Legal Clichés are Meant To Be Challenged

Written By Tony Munter

We accept legal clichés so readily that we forget to look up how they were born.  In the world of False Claims Act law there are many and unfortunately, those cited to defend fraudsters continue to resonate with judges and the public.

I’m going to pick on a few in this blog and see how they are used.

Here’s one you will see in almost every Motion to Dismiss from any Defendant of an action filed under the False Claims Act.

“The materiality standard is demanding “as the FCA is not  ‘an all-purpose antifraud statute’ or a vehicle for punishing garden-variety breaches of contract or regulatory violations.”

This quote is from Escobar, currently the most important case on Materiality. Even though the Defense Bar cites it all the time and this quote in particular, the Case upholds the Plaintiff’s position. The idea that omissions and half-truths can form the basis of a False Claims Act case is what Escobar holds and materiality, the idea that something material to the government has been and is part of the False Claims Act statutorily.

Justice Thomas wrote the decision and it is mostly a thoughtful balancing of important ideas.  Here though, he strings together a bunch of quotes one of which troubled me. So I looked it up.

No the FCA is not meant to punish “garden-variety breaches of contract or regulatory violations.”  Although a garden-variety breach of contract as opposed to a material breach is not always so easy to define as I think Thomas would agree.

I take issue with the part of this quote that says the FCA is not an “all purpose anti-fraud statute” at least as cited by Justice Thomas.  He is hardly alone.
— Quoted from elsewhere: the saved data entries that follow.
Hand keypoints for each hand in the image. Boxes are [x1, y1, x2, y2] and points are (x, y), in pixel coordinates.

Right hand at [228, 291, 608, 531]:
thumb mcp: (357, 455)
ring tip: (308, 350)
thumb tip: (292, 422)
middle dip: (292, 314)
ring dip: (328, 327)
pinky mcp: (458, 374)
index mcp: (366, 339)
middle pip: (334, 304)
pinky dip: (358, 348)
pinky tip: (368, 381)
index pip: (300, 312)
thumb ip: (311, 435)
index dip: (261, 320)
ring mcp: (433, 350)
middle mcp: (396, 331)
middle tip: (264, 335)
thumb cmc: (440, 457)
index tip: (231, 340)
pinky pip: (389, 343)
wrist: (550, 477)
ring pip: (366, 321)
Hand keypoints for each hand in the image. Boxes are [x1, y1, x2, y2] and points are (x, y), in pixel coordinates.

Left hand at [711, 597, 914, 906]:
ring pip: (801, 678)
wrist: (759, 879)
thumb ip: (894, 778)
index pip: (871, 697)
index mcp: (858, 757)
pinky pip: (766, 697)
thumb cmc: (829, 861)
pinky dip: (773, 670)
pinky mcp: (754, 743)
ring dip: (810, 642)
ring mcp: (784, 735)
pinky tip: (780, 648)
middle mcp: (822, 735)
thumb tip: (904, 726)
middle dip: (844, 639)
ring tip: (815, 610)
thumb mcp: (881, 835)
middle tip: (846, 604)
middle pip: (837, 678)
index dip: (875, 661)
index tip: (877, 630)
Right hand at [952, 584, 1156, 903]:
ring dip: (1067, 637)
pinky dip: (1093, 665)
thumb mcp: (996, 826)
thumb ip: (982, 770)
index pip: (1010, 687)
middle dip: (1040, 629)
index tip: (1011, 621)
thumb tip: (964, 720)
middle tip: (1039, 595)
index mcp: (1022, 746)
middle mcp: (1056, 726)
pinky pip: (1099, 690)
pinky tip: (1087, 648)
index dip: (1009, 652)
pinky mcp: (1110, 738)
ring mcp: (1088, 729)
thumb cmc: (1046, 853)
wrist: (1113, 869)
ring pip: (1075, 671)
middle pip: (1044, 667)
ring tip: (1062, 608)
That particular sub-quote comes from an earlier and now overturned Supreme Court case Allison Engines 553 U.S. at 672.

The main holding of Allison Engines was overturned by Congressional action. The idea was that to hold someone liable under the Act you had to show “presentment” from some person to the U.S. Government. It made holding sub-contractors liable for fraud difficult. The fraud Enforcement and Recovery Act of 2009 eliminated this analysis by changing the definition of a” false statement” creating liability under the Act to Any person who…knowingly makes, uses or causes to be made or used a false record or material or statement…” Congress went so far as to make that change retroactive to the Allison Engine’s decision itself.

Not only is Thomas quoting from a case, which was overturned by congressional action, but also the quote misstates what Justice Alito, who wrote that decision, was saying at the time.

Here’s what Alito said in Allison Engines.

In such a situation, the direct link between the false statement and the Government’s decision to pay or approve a false claim is too attenuated to establish liability. Recognizing a cause of action under the FCA for fraud directed at private entities would threaten to transform the FCA into an all-purpose antifraud statute. Our reading of §3729(a)(2), based on the language of the statute, gives effect to Congress’ efforts to protect the Government from loss due to fraud but also ensures that “a defendant is not answerable for anything beyond the natural, ordinary and reasonable consequences of his conduct.” Anza v. Ideal Steel Supply Corp., 547 U. S. 451, 470 (2006) (internal quotation marks omitted).

So, what Alito was concerned about, was the idea that the False Claims Act could be expanded to use as an “all-purpose anti-fraud statute” in the sense that it could be used against private companies suing each other and or private companies whose conduct itself was not involved in defrauding the government.

Hello.  That is not at all what anyone files a False Claims Act case is intending to fight. There is no False Claims Act case being filed by any responsible member of the Plaintiff’s Bar that does not allege the government is being ripped off. So, what does the use of this trope really mean?

Alito’s reasoning at the time, narrowed the meaning of a false record to be sure that only an attempt to rip off the government would be considered and he was very strictly reading the text of the Act. His reasoning forced Congress to enact specific legislation to expand the definition of a false record and it did.

Even Alito was not worried that the FCA could be used to protect or recover government funds.

Yet, when this trope is used now, few people realize just how “all purpose” the type of law Alito was worrying the FCA could be. They throw this into condition judges to think using the law at all is somehow scary. As if fighting fraud is a bad idea or an extraordinary one or that the law should only be used, well in any case not involving the particular defendants involved.

Actually when it comes to fighting fraud committed against the government the FCA is all-purpose or at least that was the intent of those who enacted it. If we can demonstrate the government has suffered, actually suffered harm from a material misrepresentation, the FCA’s purpose is to hold the defendant liable.  You can call that all-purpose or specific purpose if you like, but it has little to do with the trope being posted at the top of every brief.